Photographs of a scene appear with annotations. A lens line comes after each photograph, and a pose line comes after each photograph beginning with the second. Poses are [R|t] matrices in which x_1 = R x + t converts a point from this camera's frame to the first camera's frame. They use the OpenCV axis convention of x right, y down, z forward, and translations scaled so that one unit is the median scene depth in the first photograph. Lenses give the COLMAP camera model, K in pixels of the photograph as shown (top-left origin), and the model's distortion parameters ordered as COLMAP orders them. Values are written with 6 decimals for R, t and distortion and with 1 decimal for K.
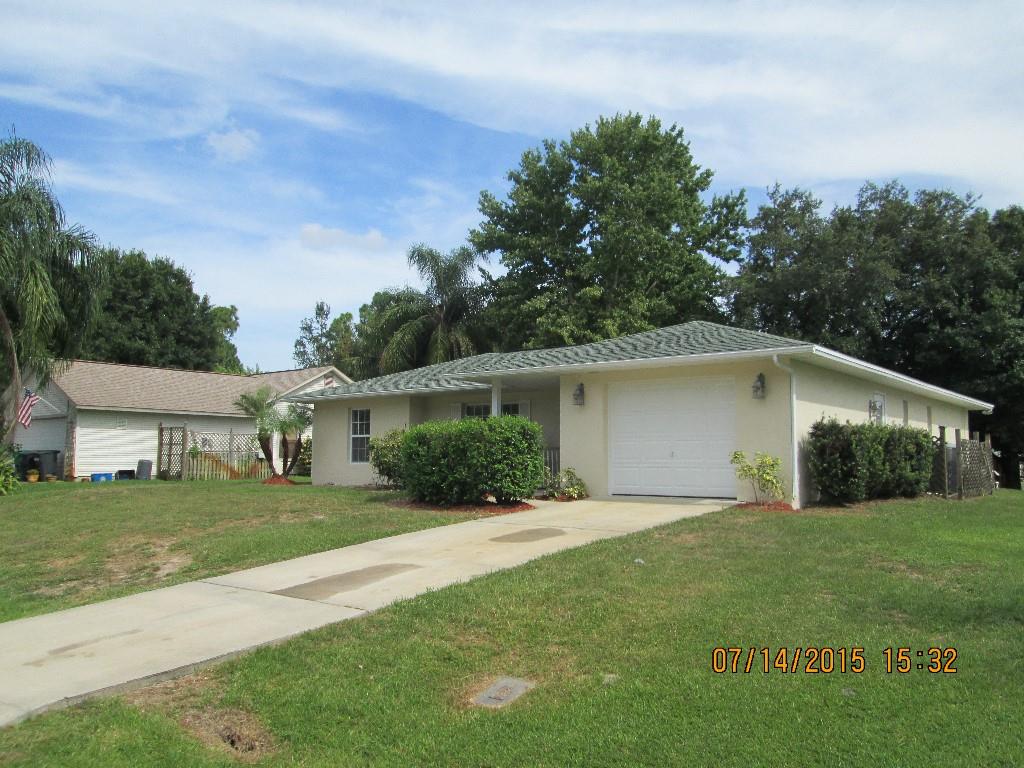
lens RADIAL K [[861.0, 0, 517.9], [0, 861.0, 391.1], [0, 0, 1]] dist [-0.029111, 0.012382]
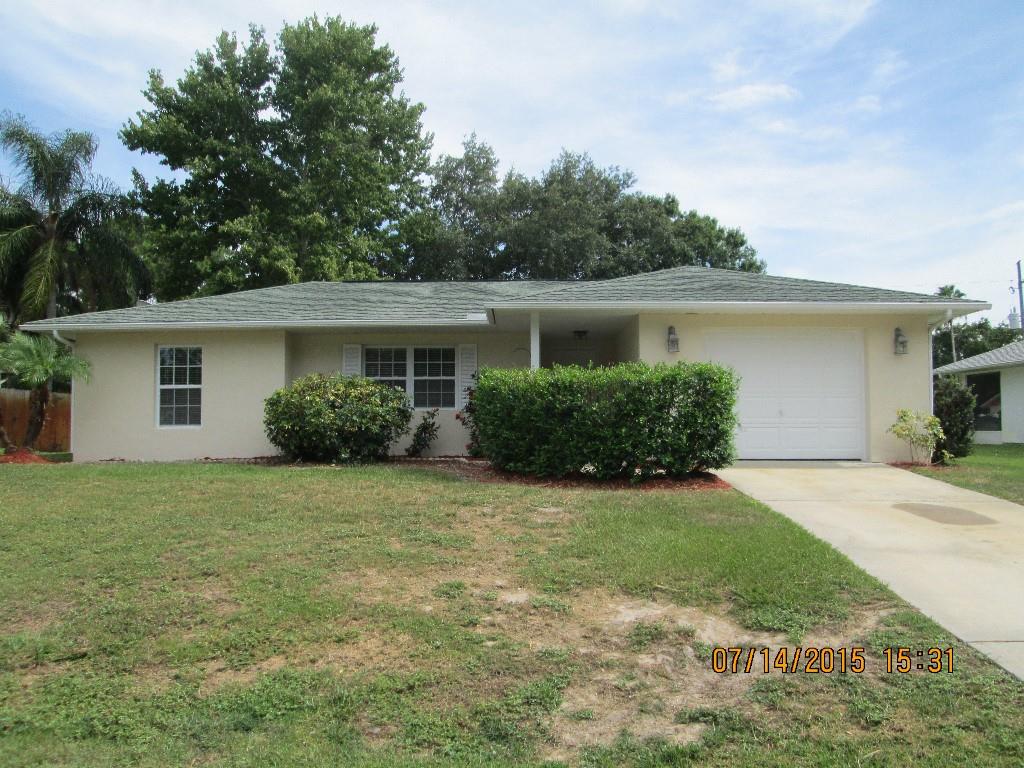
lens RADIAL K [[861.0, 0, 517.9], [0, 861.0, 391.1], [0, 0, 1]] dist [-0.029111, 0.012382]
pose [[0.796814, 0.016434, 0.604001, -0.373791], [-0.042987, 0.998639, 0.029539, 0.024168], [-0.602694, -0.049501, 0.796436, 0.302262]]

——————————

→ GOAL OF THE EXERCISE: Reproduce every text line of the material above verbatim, omitting the pictures.

→ TASK RESULT:
Photographs of a scene appear with annotations. A lens line comes after each photograph, and a pose line comes after each photograph beginning with the second. Poses are [R|t] matrices in which x_1 = R x + t converts a point from this camera's frame to the first camera's frame. They use the OpenCV axis convention of x right, y down, z forward, and translations scaled so that one unit is the median scene depth in the first photograph. Lenses give the COLMAP camera model, K in pixels of the photograph as shown (top-left origin), and the model's distortion parameters ordered as COLMAP orders them. Values are written with 6 decimals for R, t and distortion and with 1 decimal for K.
lens RADIAL K [[861.0, 0, 517.9], [0, 861.0, 391.1], [0, 0, 1]] dist [-0.029111, 0.012382]
lens RADIAL K [[861.0, 0, 517.9], [0, 861.0, 391.1], [0, 0, 1]] dist [-0.029111, 0.012382]
pose [[0.796814, 0.016434, 0.604001, -0.373791], [-0.042987, 0.998639, 0.029539, 0.024168], [-0.602694, -0.049501, 0.796436, 0.302262]]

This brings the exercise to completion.